Keine Abschuss-Genehmigung – aber auch keine Ruhe

Artikel vom 04.05.2022

Anuschka Kramer

Wie groß ist die Gefahr, dass Wölfe auch an den Deichen heimisch werden? Und wie könnte dieser Gefahr begegnet werden? Deich-Verantwortliche und betroffene fordern ein besseres Wolfmanagement vom Land. Bild: Pixabay 

Die Deiche zwischen Emden und Leer sollen wolfsfreie Zonen werden. Doch wie? Der Wolf-Abschuss wird wohl vorerst nicht genehmigt, aufgeben wollen die Verantwortlichen aber nicht.

Der Wolf, der auf dem Deich zwischen Emden-Borssum und Leer mehrere Schafe gerissen hat, wird nicht bejagt. Das teilten am Donnerstag die Verantwortlichen der Moormerländer Deichacht mit. Der Abschuss-Antrag, den die Deichwächter bei der Unteren Naturschutzbehörde des Landkreises Leer eingereicht haben, wird nicht ans Land Niedersachsen weitergegeben.
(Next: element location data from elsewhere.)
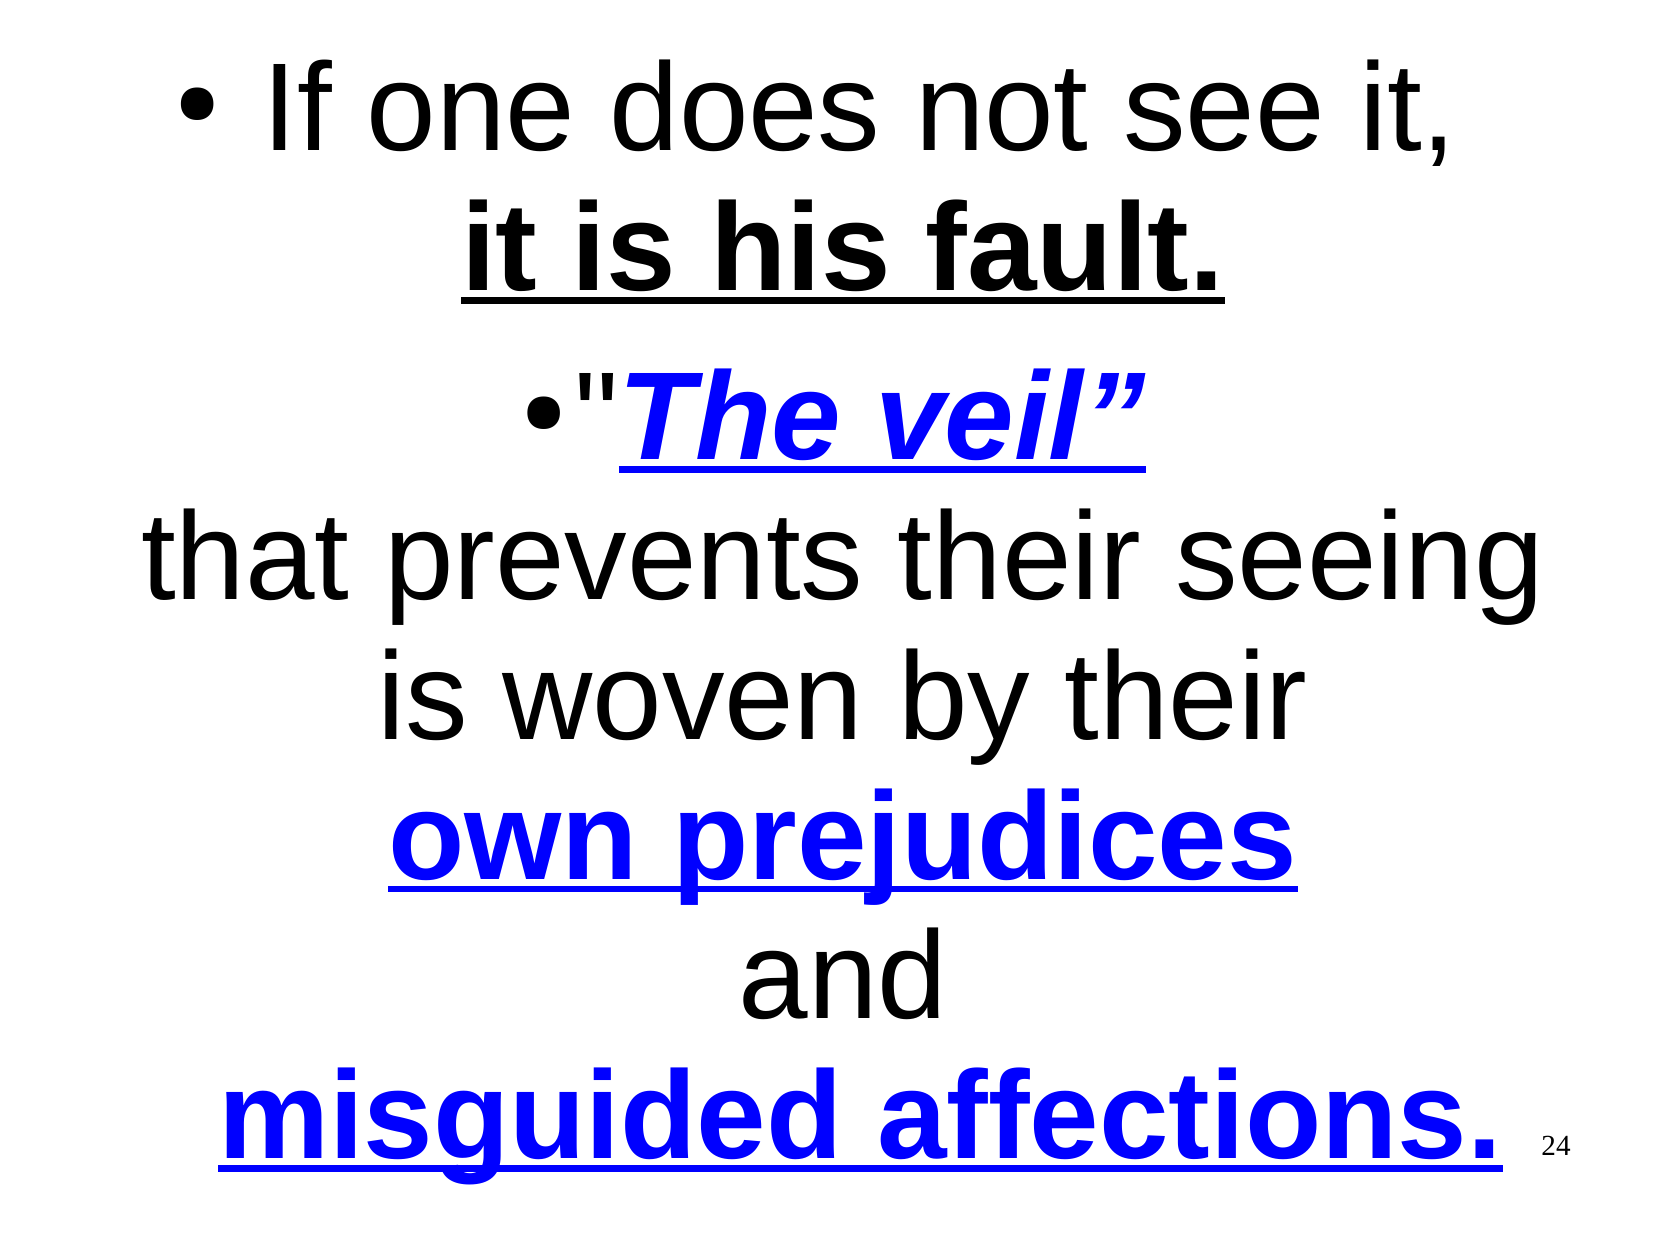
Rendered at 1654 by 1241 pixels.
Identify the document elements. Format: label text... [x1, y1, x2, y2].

list If one does not see it, it is his fault. "The veil” that prevents their seeing is woven by their own prejudices and misguided affections. [37, 37, 1613, 1238]
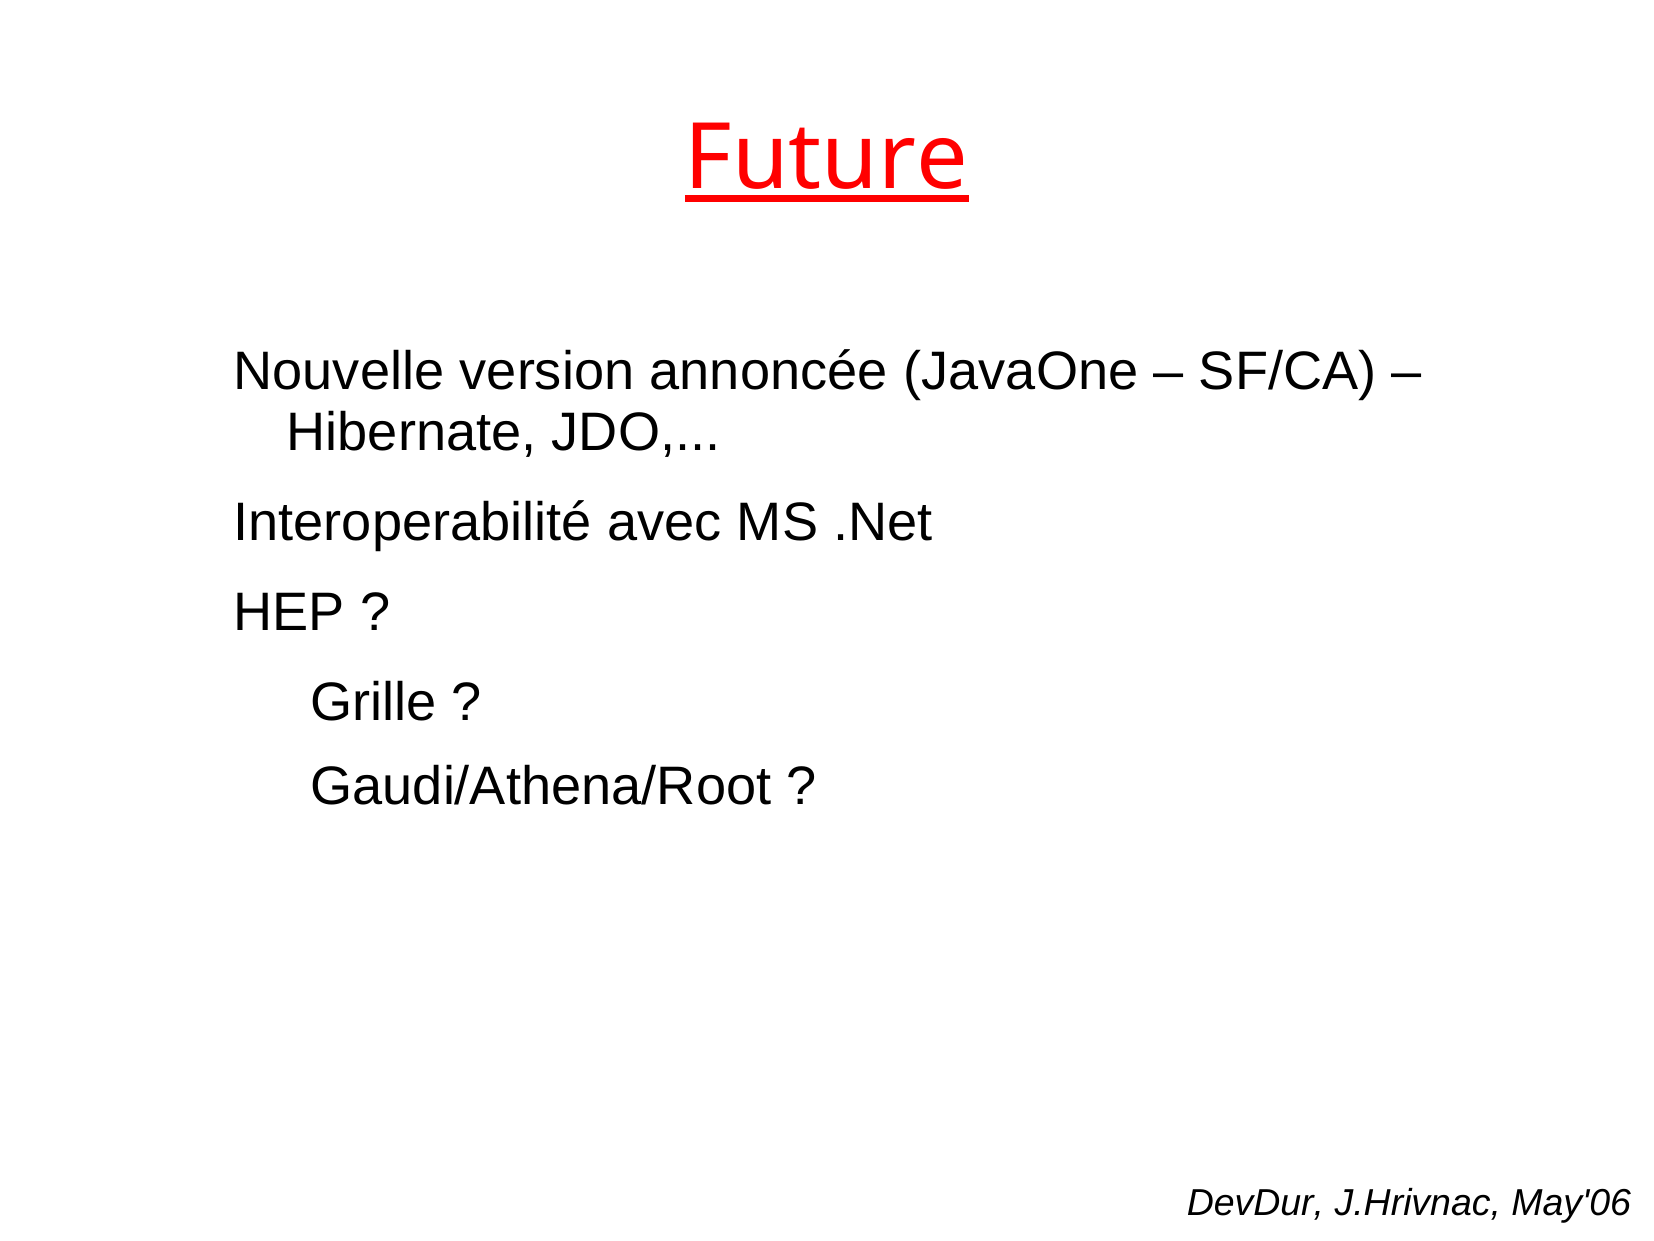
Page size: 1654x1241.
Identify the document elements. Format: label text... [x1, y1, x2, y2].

list Nouvelle version annoncée (JavaOne – SF/CA) – Hibernate, JDO,... Interoperabilité avec MS .Net HEP ? Grille ? Gaudi/Athena/Root ? [215, 340, 1501, 897]
text_box DevDur, J.Hrivnac, May'06 [1172, 1174, 1648, 1232]
title Future [82, 49, 1571, 257]
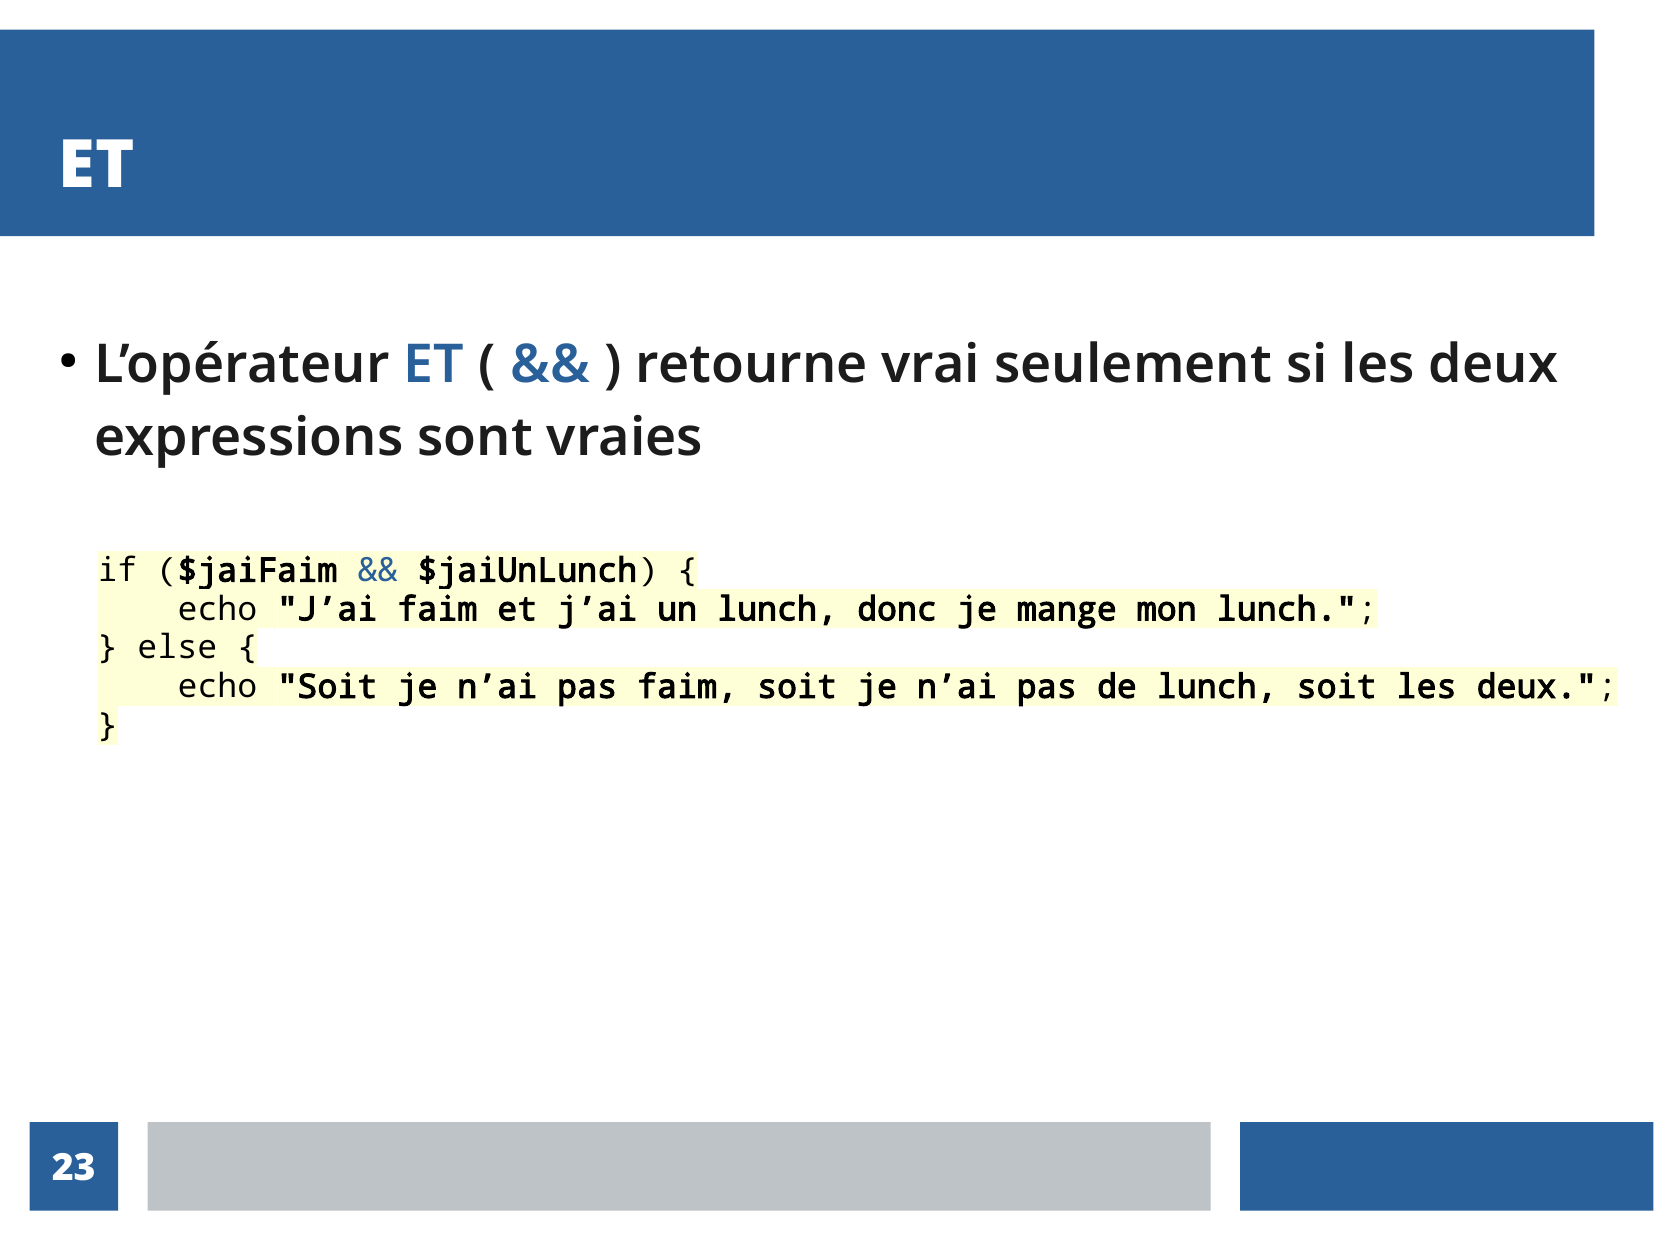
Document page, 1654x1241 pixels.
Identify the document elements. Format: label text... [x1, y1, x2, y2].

title ET [59, 59, 1595, 207]
text_box if ($jaiFaim && $jaiUnLunch) { echo "J’ai faim et j’ai un lunch, donc je mange mon lunch."; } else { echo "Soit je n’ai pas faim, soit je n’ai pas de lunch, soit les deux."; } [82, 543, 1642, 867]
list L’opérateur ET ( && ) retourne vrai seulement si les deux expressions sont vraies [59, 324, 1565, 473]
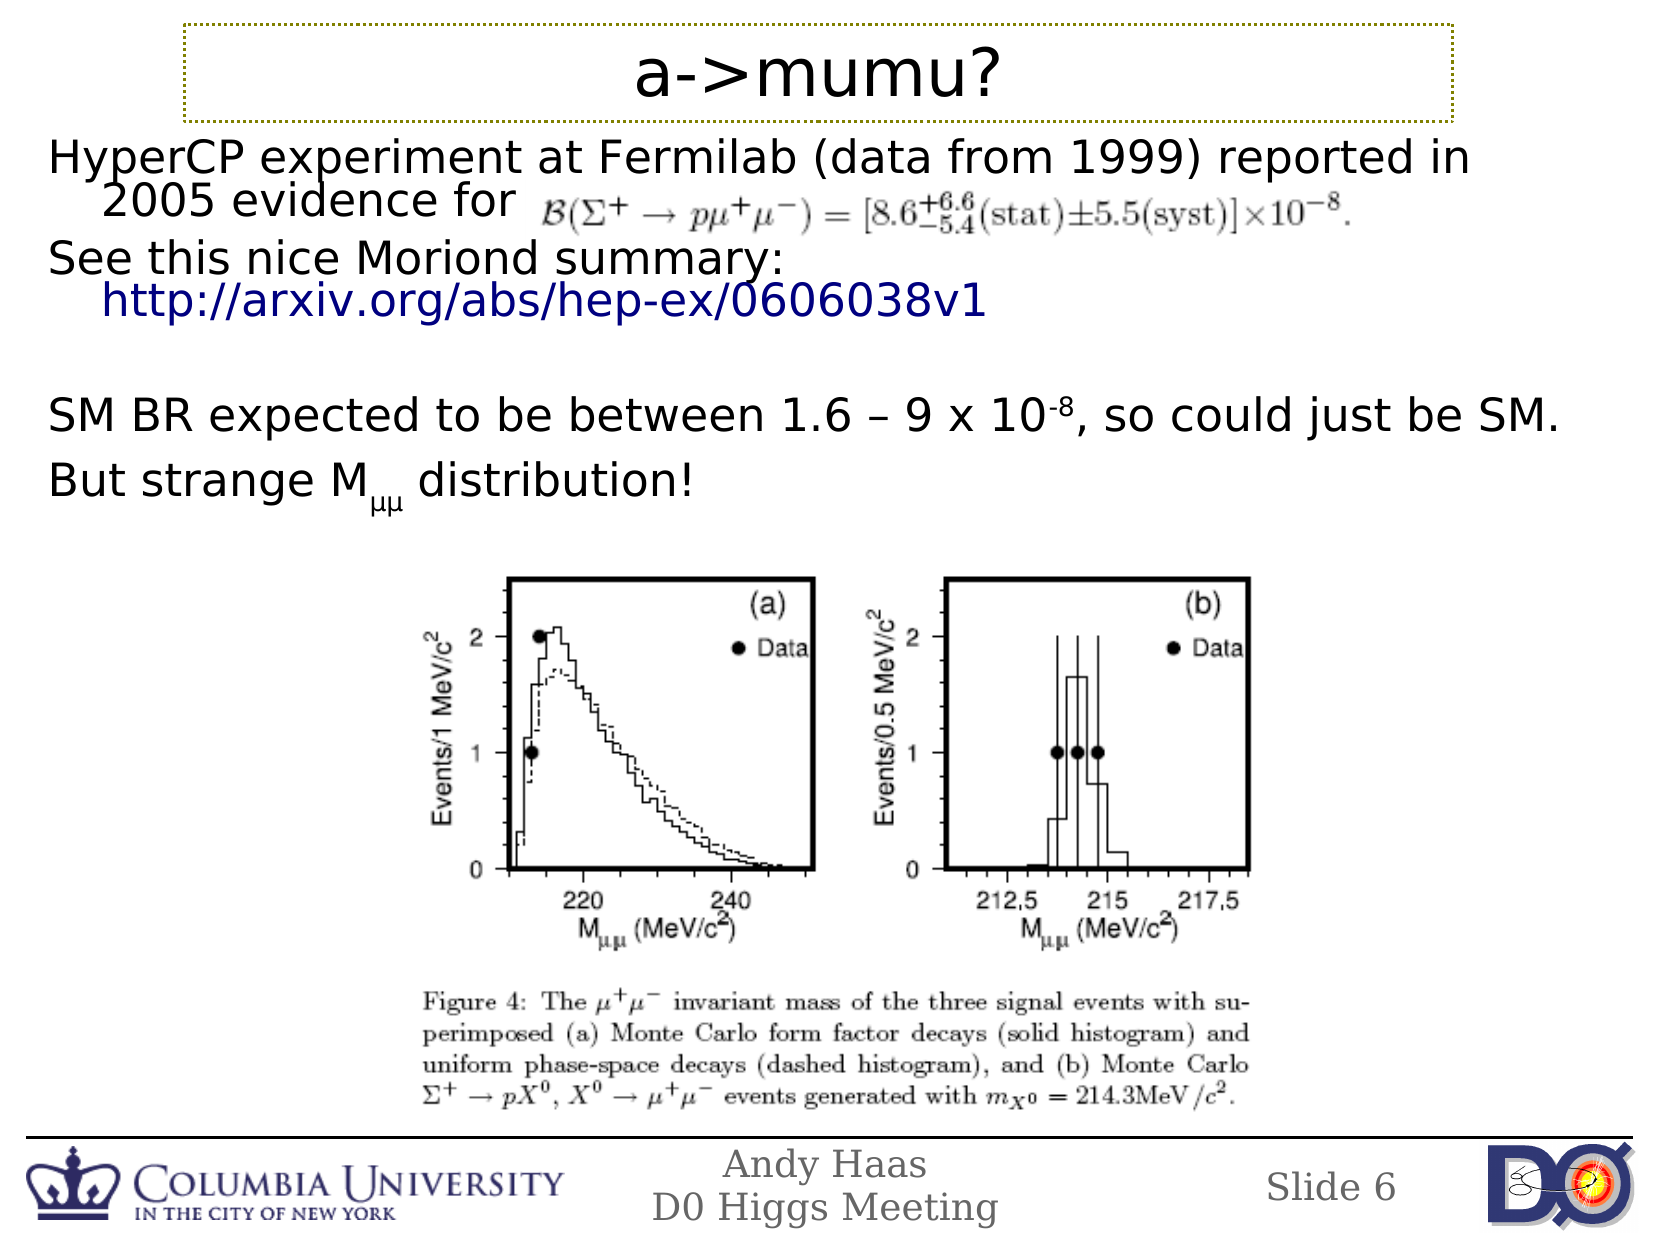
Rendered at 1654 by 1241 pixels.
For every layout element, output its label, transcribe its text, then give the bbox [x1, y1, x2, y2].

picture [26, 1146, 565, 1220]
list HyperCP experiment at Fermilab (data from 1999) reported in 2005 evidence for See this nice Moriond summary: http://arxiv.org/abs/hep-ex/0606038v1 SM BR expected to be between 1.6 – 9 x 10-8, so could just be SM. But strange Mµµ distribution! [30, 140, 1600, 1125]
title a->mumu? [184, 24, 1453, 122]
picture [1479, 1140, 1639, 1233]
„Einen offiziellen Bescheid haben wir noch nicht, aber inoffiziell wissen wir, dass er wohl abgelehnt wird. Die Begründung kennen wir noch nicht, aber mündlich hieß es, der Wolf sei wahrscheinlich eh weg und eine Bejagung schwierig“, erläuterte Adolf Wilken, Verbandsingenieur beim Entwässerungsverband Oldersum, anlässlich der traditionellen Deichschau.

Wanderwolf

Dass der Wolf weitergezogen ist, es sich also um einen Wanderwolf handelt, belegt die Gen-Analyse und der Vergleich mit anderen Schaf-Rissen im In- und Ausland. „Er war schon in Belgien aktiv, in den Niederlanden, in Nordrhein-Westfalen, im Emsland – und jetzt bei uns“, führte Oberdeichrichter Heiko Albers aus. „So einen Wolf zu finden, ist wahrscheinlich nahezu unmöglich“, räumt er ein. Aber die Abschuss-Genehmigung abzulehnen sei ja auch keine Lösung des Problems, denn weitere Wölfe würden sicher folgen und es müsste eine grundsätzliche Lösung her.

Einsatz für wolfsfreie Zonen

Für die Verantwortlichen der Deiche zwischen Emden-Borssum und der Leda-Stadt ist klar: Sie werden sich engagiert für wolfsfreie Zonen einsetzen. Unterstützung finden sie nicht zuletzt bei betroffenen Landwirten wie Heinz-Peter Großterlinden, dessen Betrieb direkt hinterm Deich bei Oldersum liegt und der ebenfalls ein Schaf an den Wolf verloren hat.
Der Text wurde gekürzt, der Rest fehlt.